■ Your task:
Gather every line of the records that contains the string "azim", and write each one out in full.
--- START Supplied material ---
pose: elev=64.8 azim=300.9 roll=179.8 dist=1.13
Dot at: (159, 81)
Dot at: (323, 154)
--- END Supplied material ---
--- START Supplied material ---
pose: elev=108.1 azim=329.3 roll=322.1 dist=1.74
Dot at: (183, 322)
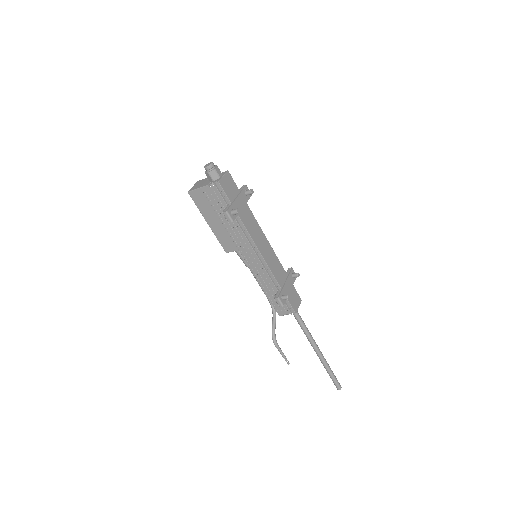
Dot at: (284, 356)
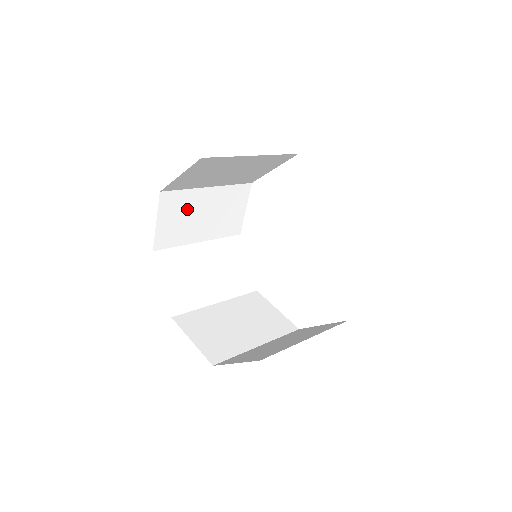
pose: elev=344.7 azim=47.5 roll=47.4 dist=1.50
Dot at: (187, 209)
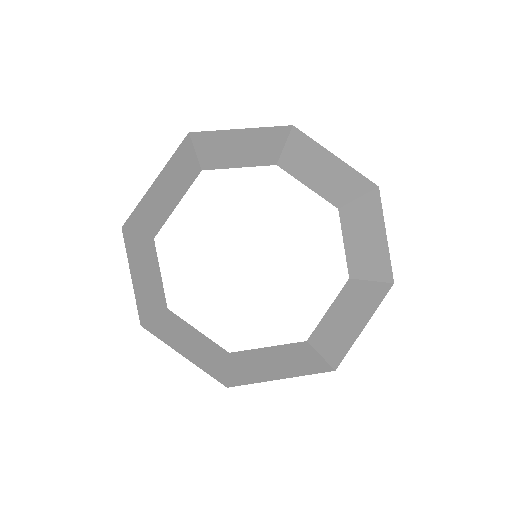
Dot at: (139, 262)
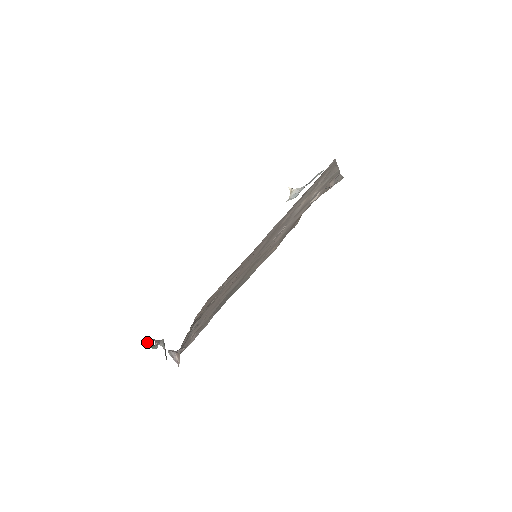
--- END Supplied material ---
■ Result:
pose: elev=64.8 azim=300.9 roll=179.8 dist=1.13
pose: elev=108.1 azim=329.3 roll=322.1 dist=1.74
pose: elev=344.7 azim=47.5 roll=47.4 dist=1.50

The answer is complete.